Dollar$ & Sense Discussed
With pronounced volatility ruling the markets over the past week and a half, ordinary people as well as investors have become a bit jumpy with regard to their assets. In response to financial angst felt around Santa Barbara’s relatively wealthy community, Montecito Bank & Trust offered a seminar on banks, and what, if anything, there is to worry about. In point of fact, the seminar-with Bill Watkins of UCSB’s Economic Forecast Project as its featured speaker-was planned in advance, but as Watkins observed, it was timely. “The crystal ball is really cloudy right now. This is outside what we’ve ever experienced before,” he said, noting that financial markets have been a mess for about a year now.

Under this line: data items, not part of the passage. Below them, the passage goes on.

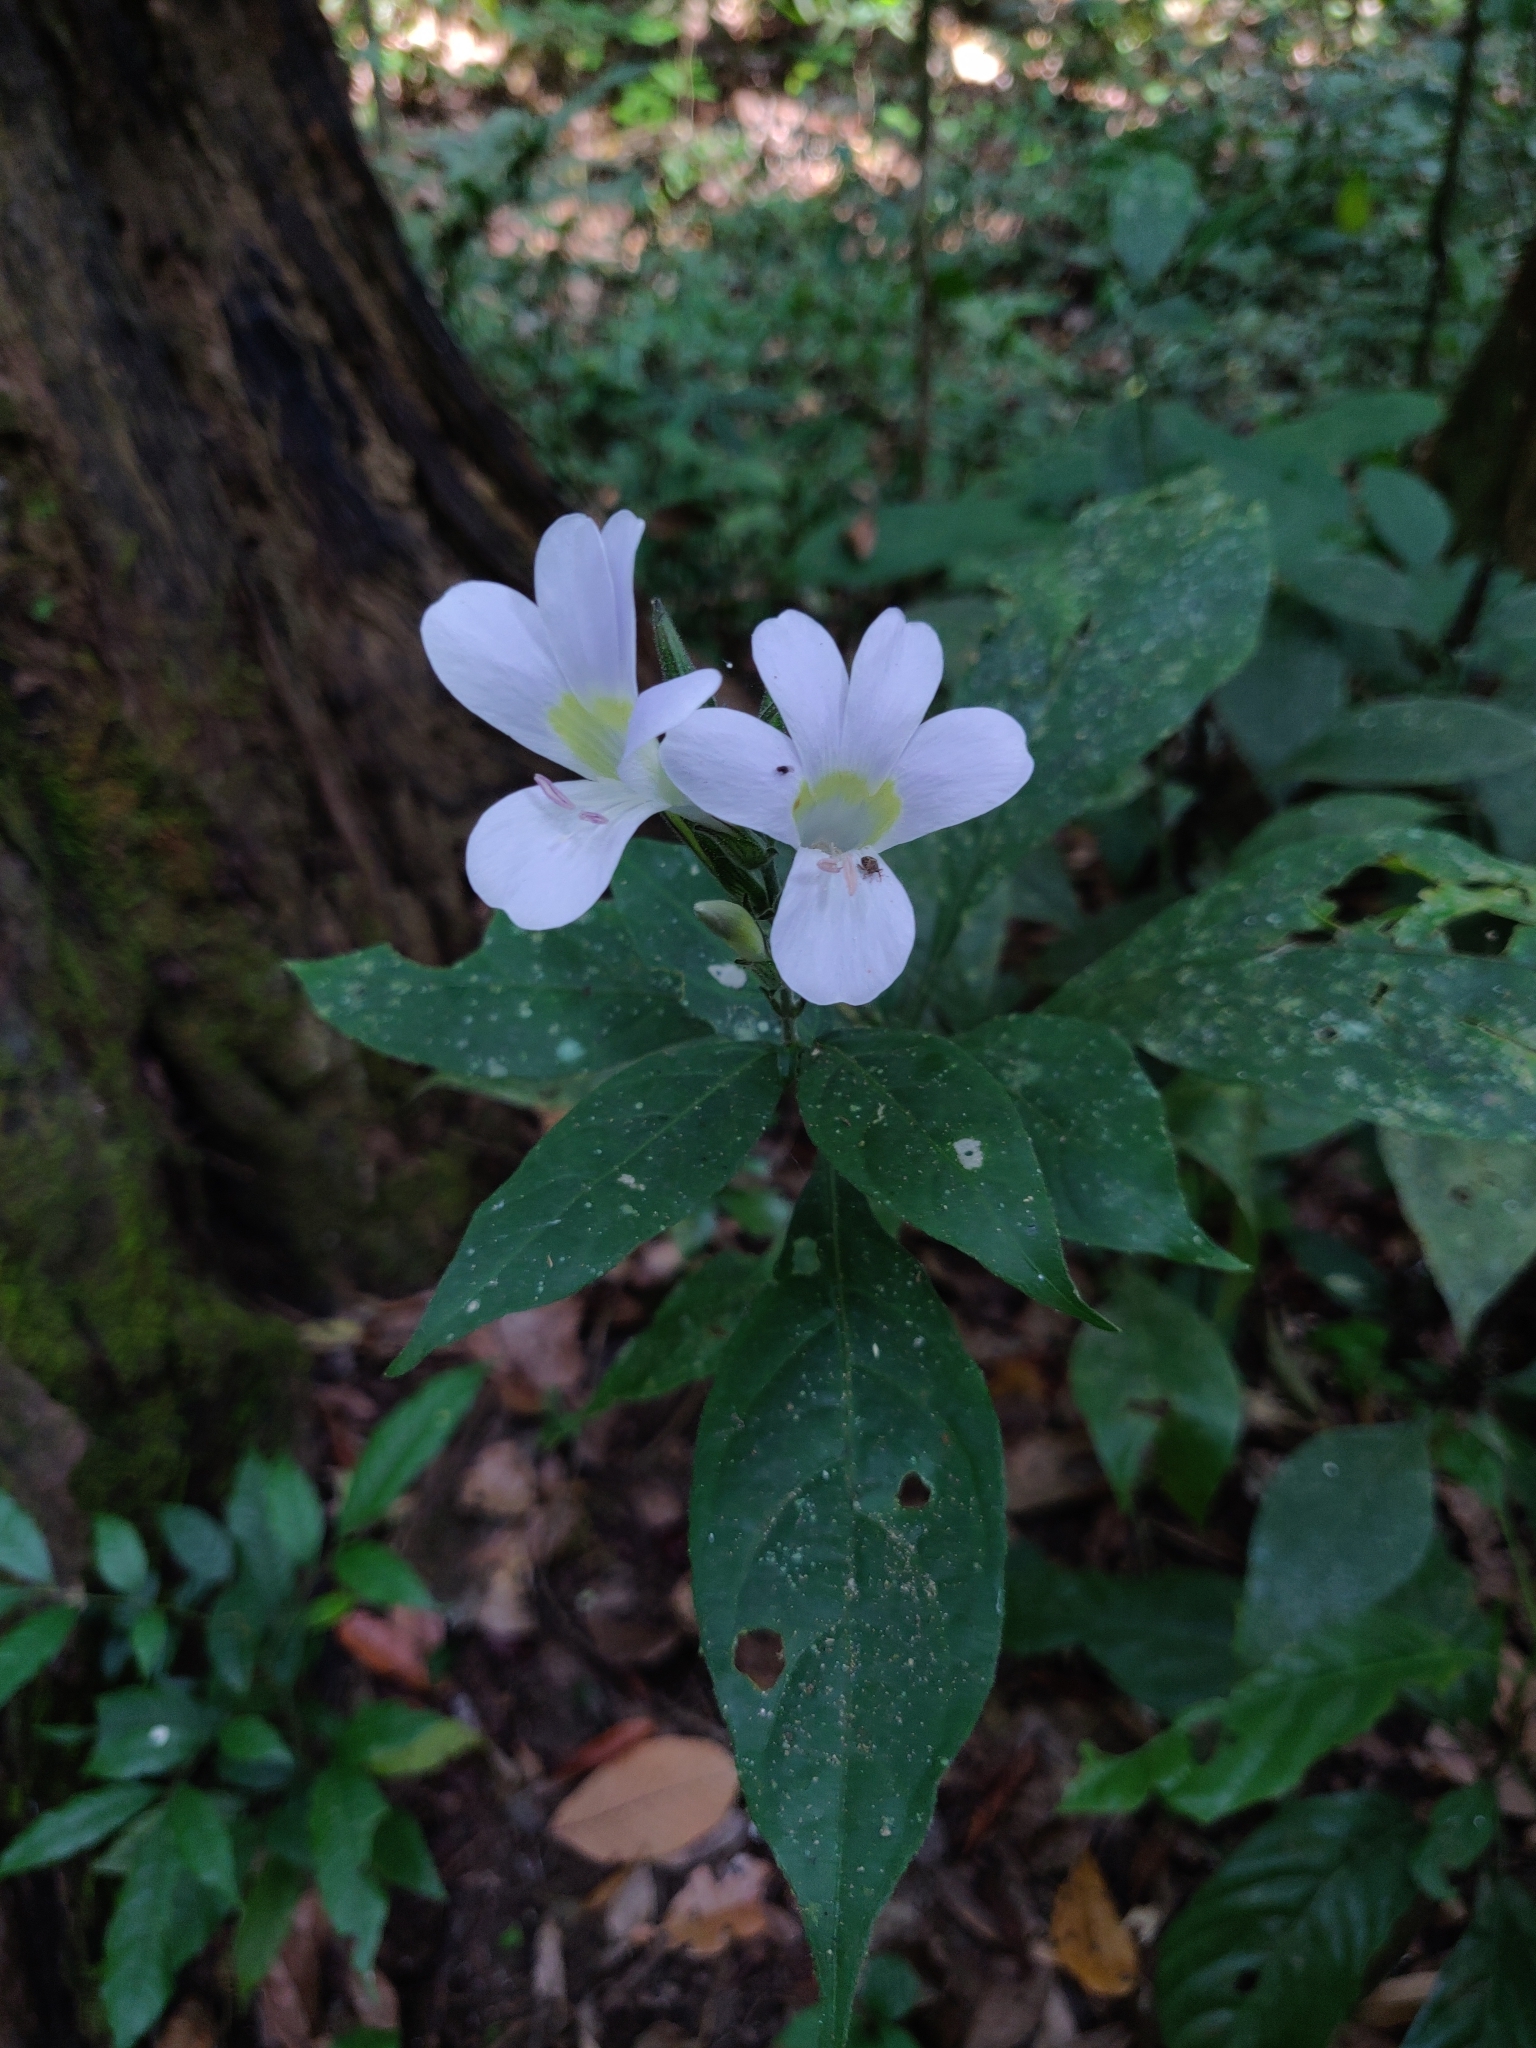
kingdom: Plantae
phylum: Tracheophyta
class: Magnoliopsida
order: Lamiales
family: Acanthaceae
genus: Barleria
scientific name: Barleria courtallica
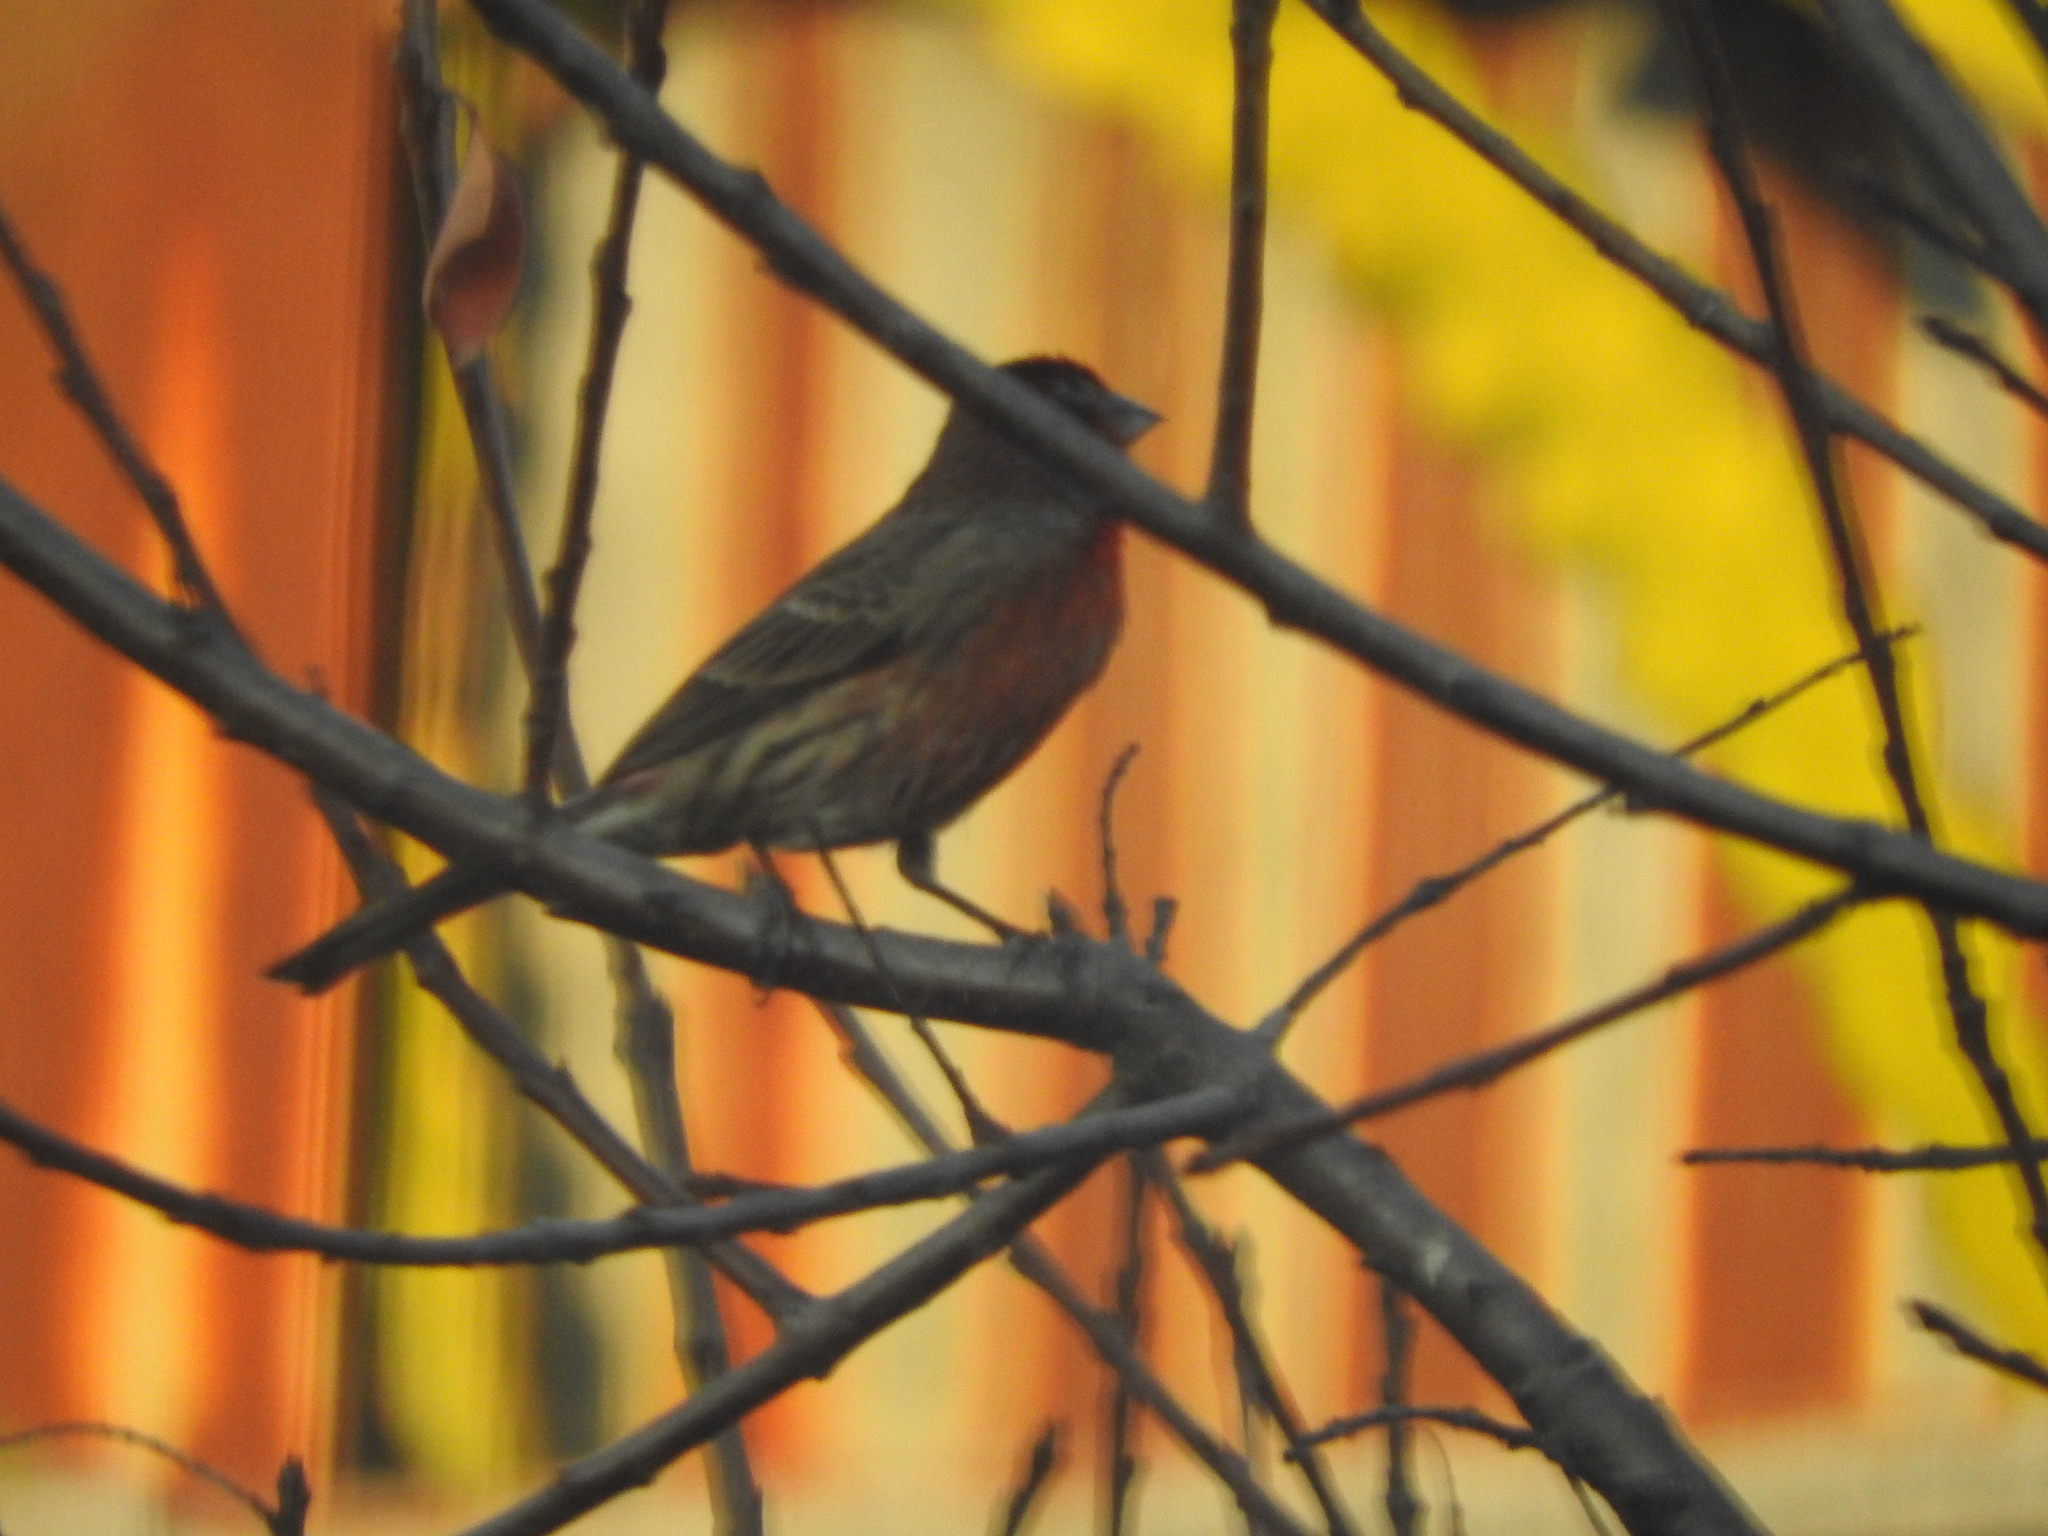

Watkins said that because the South Coast’s economic growth has not been given to rampant expansion at a time when other economies were, it has been able to progress slowly through tough financial times, although he intoned that credit availability will be a problem for businesses and individuals in the future. “Most of the institutions in trouble are unregulated-outside the traditional banking structure,” he said. Those institutions most affected by the current financial turmoil are subject to the controversial legislation-the Troubled Asset Relief Program (TARP)-proposed to Congress this week by Treasury Secretary Henry Paulson and Federal Reserve Chairman Ben Bernanke. TARP hopes to use $700 billion of federal funds to bail out failing financial institutions. “I don’t yet have enough information about [TARP], and defer to Bernanke’s judgment. In the long term, though, it creates a moral hazard problem and encourages irresponsible spending,” said Watkins.